毎日皇室の御先祖様でもあられる神様にお供物をお供えしてお参りをされて国の安泰を願われる、国民の安寧を祈られるという事が天皇陛下の日々の最も重要なお勤めなのです。
 
一方で五十二代嵯峨天皇の御代に、弘法大師空海上人様との深いご親交の中で、天皇陛下の中心的なお勤めである「国家安泰」の祈りを弘法大師が「後七日御修法」として体系化されました。
 
以来全国の真言宗のお寺では、天皇陛下と同じく日本国家の安泰と国民の幸せ、更には天地自然の平穏と世界の平和を祈り続けているのです。それに加えて蓮華院では全国の信者の皆さんの幸福とご健康を日々祈っているのです。
 
三年前、上皇陛下は体力の衰えを理由に譲位のご意向を示唆されました。やはり毎日のお勤めが滞るとあい済まんというお気持ちで、若い現天皇陛下に受け継がれたのです。
 
日本人の魂に刻まれた天皇陛下への崇敬の念
 
天皇陛下がまだお元気な内にご譲位なさるのは、明るくて良いですね。明治以降は必ず先代が崩御されてから受け継がれてきました。そうすると一年程喪に服し、その後即位の儀式が行われます。そして崩御された翌日から新しい元号という事ですから、なんとなく即位の時には華やかさがなく、寂しい思いをしながら新しい御代を迎えたものでした。
 
しかし今回の即位の礼は非常に明るく、五月の時も十一月のパレードの時も非常に良かったな、嬉しいな、これから新しい御代になって新しい動きや新しい流れが起きそうだという期待感を皆さんも持たれた事だろうと思います。
 
そういう事で天皇陛下を尊ぶという意味で、昔はどの家庭にも天皇皇后両陛下のお写真(御真影)が掲げてありました。戦後、そういう風習はほとんど無くなったようですけれども、若い人達も今の天皇陛下には非常に親しみを抱いているようです。しかし一方で、その尊さや有難さはあまり感じていないようです。

データセット項目
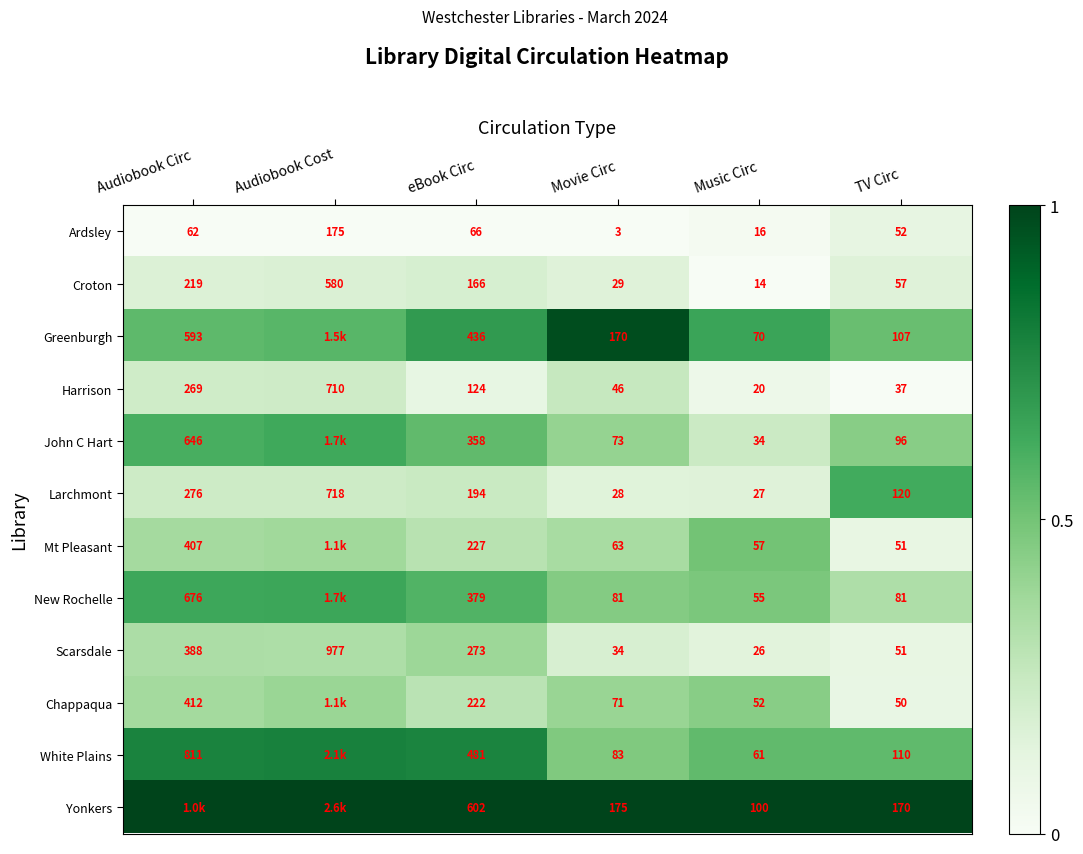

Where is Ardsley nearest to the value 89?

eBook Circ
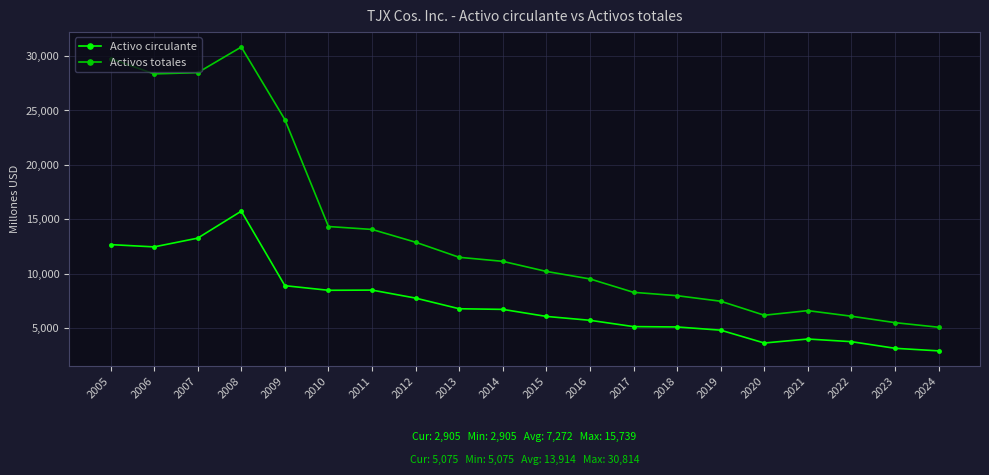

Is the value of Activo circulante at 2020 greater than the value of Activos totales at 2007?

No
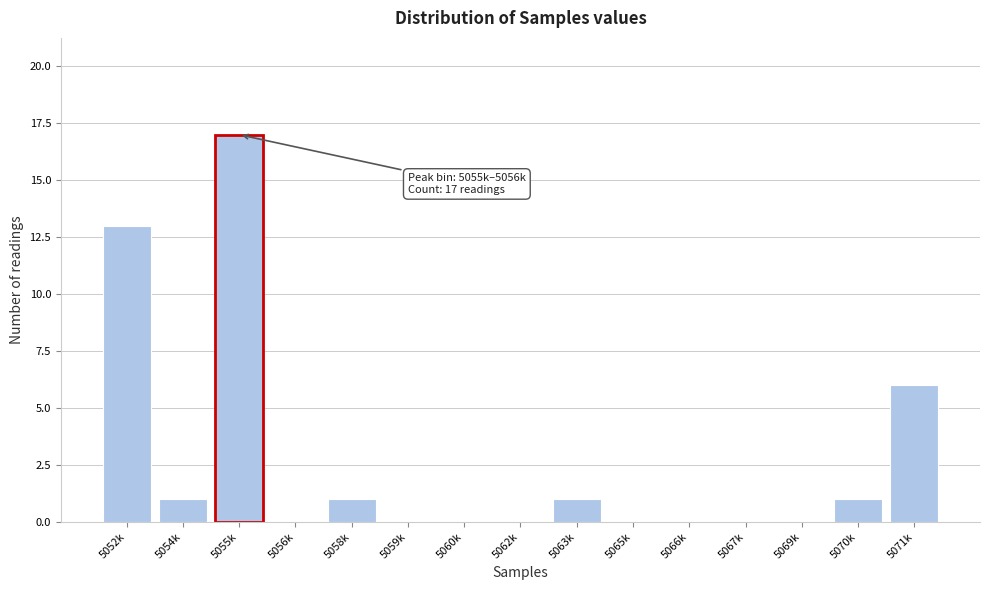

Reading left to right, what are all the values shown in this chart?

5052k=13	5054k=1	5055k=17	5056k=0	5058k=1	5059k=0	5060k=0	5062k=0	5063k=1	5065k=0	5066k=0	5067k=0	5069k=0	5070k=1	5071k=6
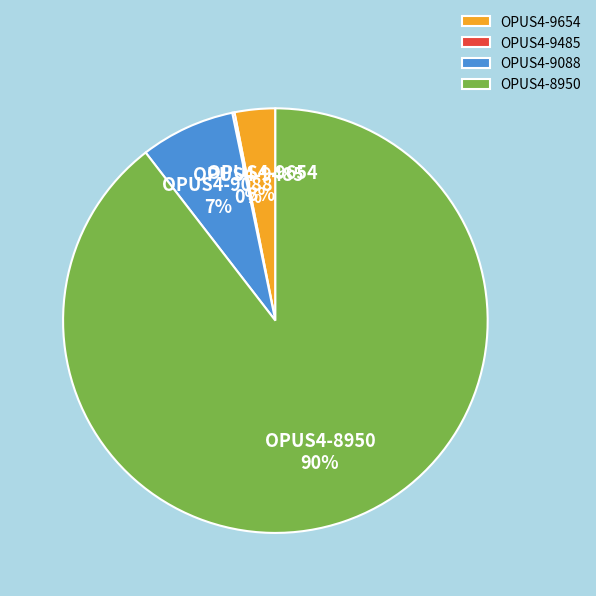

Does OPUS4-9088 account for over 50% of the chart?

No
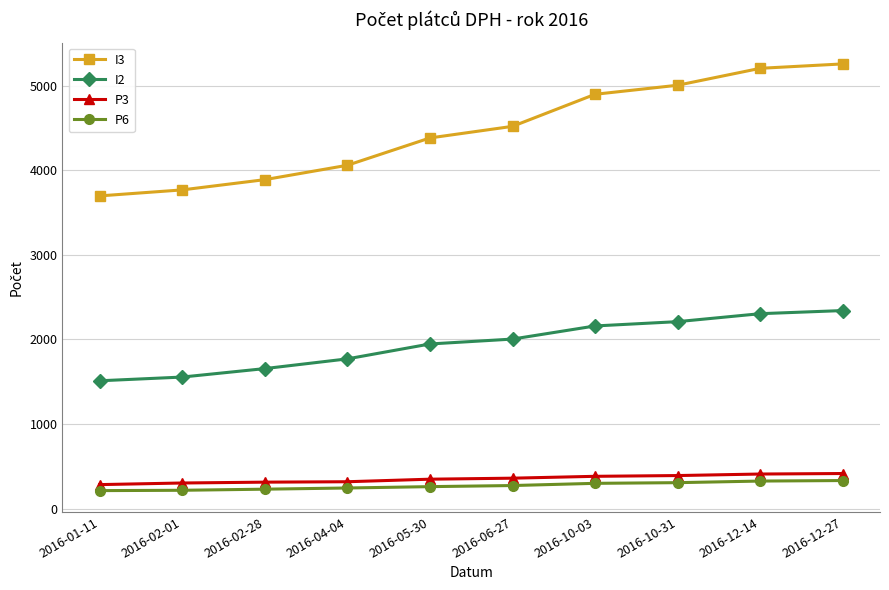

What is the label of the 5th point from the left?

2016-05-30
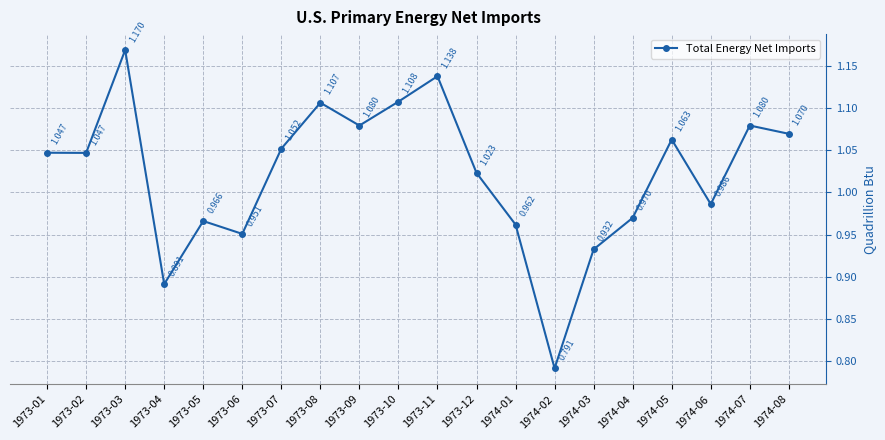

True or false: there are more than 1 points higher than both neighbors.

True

_必要な作業:_
1 - 本文によると、弘法大師は天皇陛下の「国家安泰」の祈りを何として体系化しましたか。
2 - 本文のうち、「一方で五十二代嵯峨天皇の御代」という語句を含むところから書き始め、「皇陛下に受け継がれたのです。」まで書いたところで止めて、その範囲を一字も変えずに返してください。
ここでの作業には記録を一切使いません。

_回答:_
1 - 「後七日御修法」として体系化しました。

2 -
一方で五十二代嵯峨天皇の御代に、弘法大師空海上人様との深いご親交の中で、天皇陛下の中心的なお勤めである「国家安泰」の祈りを弘法大師が「後七日御修法」として体系化されました。
 
以来全国の真言宗のお寺では、天皇陛下と同じく日本国家の安泰と国民の幸せ、更には天地自然の平穏と世界の平和を祈り続けているのです。それに加えて蓮華院では全国の信者の皆さんの幸福とご健康を日々祈っているのです。
 
三年前、上皇陛下は体力の衰えを理由に譲位のご意向を示唆されました。やはり毎日のお勤めが滞るとあい済まんというお気持ちで、若い現天皇陛下に受け継がれたのです。